*** Entries provided Section Begins ***
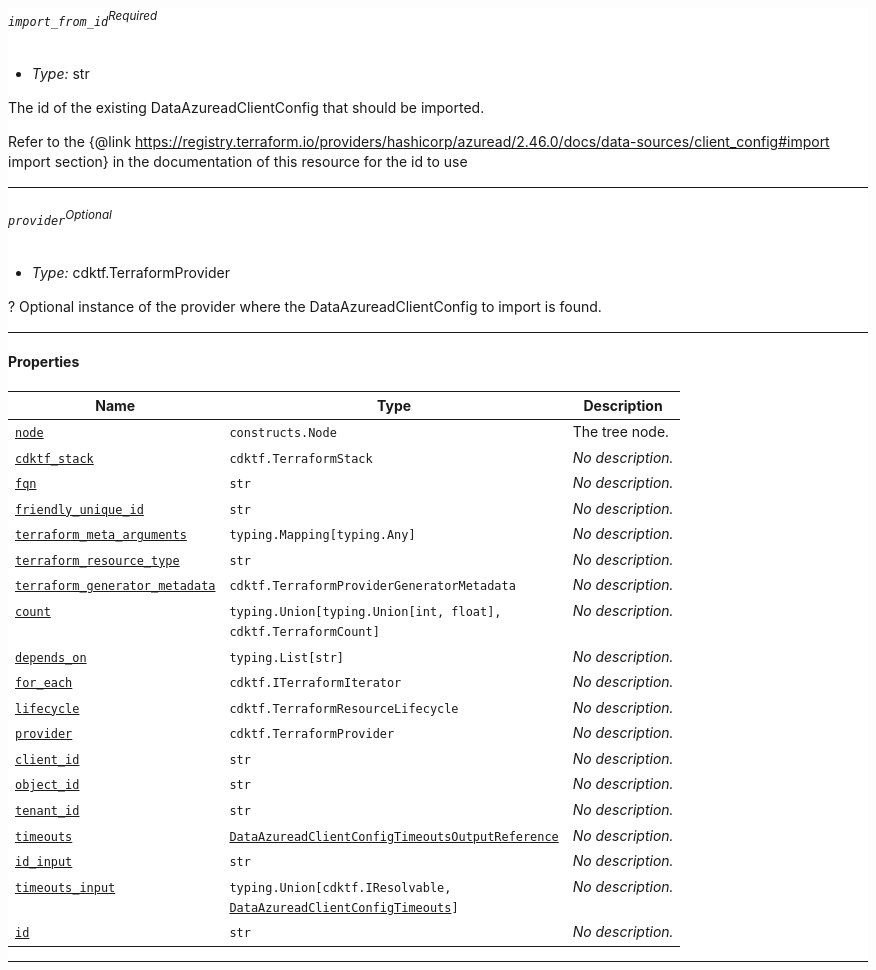 
###### `import_from_id`<sup>Required</sup> <a name="import_from_id" id="@cdktf/provider-azuread.dataAzureadClientConfig.DataAzureadClientConfig.generateConfigForImport.parameter.importFromId"></a>

- *Type:* str

The id of the existing DataAzureadClientConfig that should be imported.

Refer to the {@link https://registry.terraform.io/providers/hashicorp/azuread/2.46.0/docs/data-sources/client_config#import import section} in the documentation of this resource for the id to use

---

###### `provider`<sup>Optional</sup> <a name="provider" id="@cdktf/provider-azuread.dataAzureadClientConfig.DataAzureadClientConfig.generateConfigForImport.parameter.provider"></a>

- *Type:* cdktf.TerraformProvider

? Optional instance of the provider where the DataAzureadClientConfig to import is found.

---

#### Properties <a name="Properties" id="Properties"></a>

| **Name** | **Type** | **Description** |
| --- | --- | --- |
| <code><a href="#@cdktf/provider-azuread.dataAzureadClientConfig.DataAzureadClientConfig.property.node">node</a></code> | <code>constructs.Node</code> | The tree node. |
| <code><a href="#@cdktf/provider-azuread.dataAzureadClientConfig.DataAzureadClientConfig.property.cdktfStack">cdktf_stack</a></code> | <code>cdktf.TerraformStack</code> | *No description.* |
| <code><a href="#@cdktf/provider-azuread.dataAzureadClientConfig.DataAzureadClientConfig.property.fqn">fqn</a></code> | <code>str</code> | *No description.* |
| <code><a href="#@cdktf/provider-azuread.dataAzureadClientConfig.DataAzureadClientConfig.property.friendlyUniqueId">friendly_unique_id</a></code> | <code>str</code> | *No description.* |
| <code><a href="#@cdktf/provider-azuread.dataAzureadClientConfig.DataAzureadClientConfig.property.terraformMetaArguments">terraform_meta_arguments</a></code> | <code>typing.Mapping[typing.Any]</code> | *No description.* |
| <code><a href="#@cdktf/provider-azuread.dataAzureadClientConfig.DataAzureadClientConfig.property.terraformResourceType">terraform_resource_type</a></code> | <code>str</code> | *No description.* |
| <code><a href="#@cdktf/provider-azuread.dataAzureadClientConfig.DataAzureadClientConfig.property.terraformGeneratorMetadata">terraform_generator_metadata</a></code> | <code>cdktf.TerraformProviderGeneratorMetadata</code> | *No description.* |
| <code><a href="#@cdktf/provider-azuread.dataAzureadClientConfig.DataAzureadClientConfig.property.count">count</a></code> | <code>typing.Union[typing.Union[int, float], cdktf.TerraformCount]</code> | *No description.* |
| <code><a href="#@cdktf/provider-azuread.dataAzureadClientConfig.DataAzureadClientConfig.property.dependsOn">depends_on</a></code> | <code>typing.List[str]</code> | *No description.* |
| <code><a href="#@cdktf/provider-azuread.dataAzureadClientConfig.DataAzureadClientConfig.property.forEach">for_each</a></code> | <code>cdktf.ITerraformIterator</code> | *No description.* |
| <code><a href="#@cdktf/provider-azuread.dataAzureadClientConfig.DataAzureadClientConfig.property.lifecycle">lifecycle</a></code> | <code>cdktf.TerraformResourceLifecycle</code> | *No description.* |
| <code><a href="#@cdktf/provider-azuread.dataAzureadClientConfig.DataAzureadClientConfig.property.provider">provider</a></code> | <code>cdktf.TerraformProvider</code> | *No description.* |
| <code><a href="#@cdktf/provider-azuread.dataAzureadClientConfig.DataAzureadClientConfig.property.clientId">client_id</a></code> | <code>str</code> | *No description.* |
| <code><a href="#@cdktf/provider-azuread.dataAzureadClientConfig.DataAzureadClientConfig.property.objectId">object_id</a></code> | <code>str</code> | *No description.* |
| <code><a href="#@cdktf/provider-azuread.dataAzureadClientConfig.DataAzureadClientConfig.property.tenantId">tenant_id</a></code> | <code>str</code> | *No description.* |
| <code><a href="#@cdktf/provider-azuread.dataAzureadClientConfig.DataAzureadClientConfig.property.timeouts">timeouts</a></code> | <code><a href="#@cdktf/provider-azuread.dataAzureadClientConfig.DataAzureadClientConfigTimeoutsOutputReference">DataAzureadClientConfigTimeoutsOutputReference</a></code> | *No description.* |
| <code><a href="#@cdktf/provider-azuread.dataAzureadClientConfig.DataAzureadClientConfig.property.idInput">id_input</a></code> | <code>str</code> | *No description.* |
| <code><a href="#@cdktf/provider-azuread.dataAzureadClientConfig.DataAzureadClientConfig.property.timeoutsInput">timeouts_input</a></code> | <code>typing.Union[cdktf.IResolvable, <a href="#@cdktf/provider-azuread.dataAzureadClientConfig.DataAzureadClientConfigTimeouts">DataAzureadClientConfigTimeouts</a>]</code> | *No description.* |
| <code><a href="#@cdktf/provider-azuread.dataAzureadClientConfig.DataAzureadClientConfig.property.id">id</a></code> | <code>str</code> | *No description.* |

---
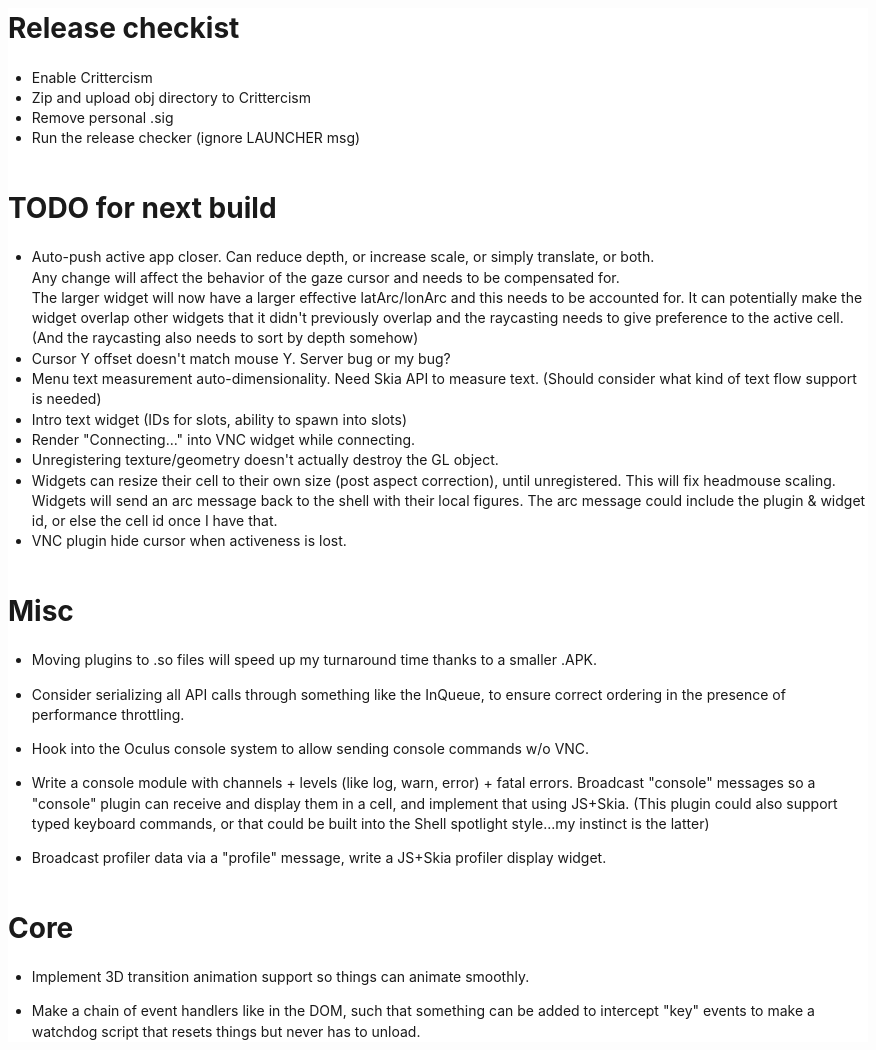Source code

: # Release checkist

+ Enable Crittercism
+ Zip and upload obj directory to Crittercism
+ Remove personal .sig
+ Run the release checker (ignore LAUNCHER msg)

# TODO for next build

+ Auto-push active app closer.
  Can reduce depth, or increase scale, or simply translate, or both.  
  Any change will affect the behavior of the gaze cursor and needs to be compensated for.  
  The larger widget will now have a larger effective latArc/lonArc and this needs to be accounted for.  It can potentially make the widget overlap other widgets that it didn't previously overlap and the raycasting needs to give preference to the active cell.  (And the raycasting also needs to sort by depth somehow)
+ Cursor Y offset doesn't match mouse Y.  Server bug or my bug?
+ Menu text measurement auto-dimensionality.
  Need Skia API to measure text.  (Should consider what kind of text flow
  support is needed)
+ Intro text widget (IDs for slots, ability to spawn into slots)
+ Render "Connecting..." into VNC widget while connecting.
+ Unregistering texture/geometry doesn't actually destroy the GL object.
+ Widgets can resize their cell to their own size (post aspect correction), until unregistered.  This will fix headmouse scaling.
  Widgets will send an arc message back to the shell with their local figures.  The arc message could include the plugin & widget id, or else the cell id once I have that.
+ VNC plugin hide cursor when activeness is lost.

# Misc

+ Moving plugins to .so files will speed up my turnaround time thanks to a smaller .APK.

+ Consider serializing all API calls through something like the InQueue, to ensure correct ordering in the presence of performance throttling.

+ Hook into the Oculus console system to allow sending console commands w/o VNC.

+ Write a console module with channels + levels (like log, warn, error) + fatal errors.  Broadcast "console" messages so a "console" plugin can receive and display them in a cell, and implement that using JS+Skia.  (This plugin could also support typed keyboard commands, or that could be built into the Shell spotlight style...my instinct is the latter)

+ Broadcast profiler data via a "profile" message, write a JS+Skia profiler display widget.

# Core

+ Implement 3D transition animation support so things can animate smoothly.

+ Make a chain of event handlers like in the DOM, such that something can be added to intercept "key" events to make a watchdog script that resets things but never has to unload.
*** Entries provided Section Ends ***
Exercise: Extract, verbatim, the lines from the one containing "Widgets will send" through the last line of the listing above.

Answer to this task:
  Widgets will send an arc message back to the shell with their local figures.  The arc message could include the plugin & widget id, or else the cell id once I have that.
+ VNC plugin hide cursor when activeness is lost.

# Misc

+ Moving plugins to .so files will speed up my turnaround time thanks to a smaller .APK.

+ Consider serializing all API calls through something like the InQueue, to ensure correct ordering in the presence of performance throttling.

+ Hook into the Oculus console system to allow sending console commands w/o VNC.

+ Write a console module with channels + levels (like log, warn, error) + fatal errors.  Broadcast "console" messages so a "console" plugin can receive and display them in a cell, and implement that using JS+Skia.  (This plugin could also support typed keyboard commands, or that could be built into the Shell spotlight style...my instinct is the latter)

+ Broadcast profiler data via a "profile" message, write a JS+Skia profiler display widget.

# Core

+ Implement 3D transition animation support so things can animate smoothly.

+ Make a chain of event handlers like in the DOM, such that something can be added to intercept "key" events to make a watchdog script that resets things but never has to unload.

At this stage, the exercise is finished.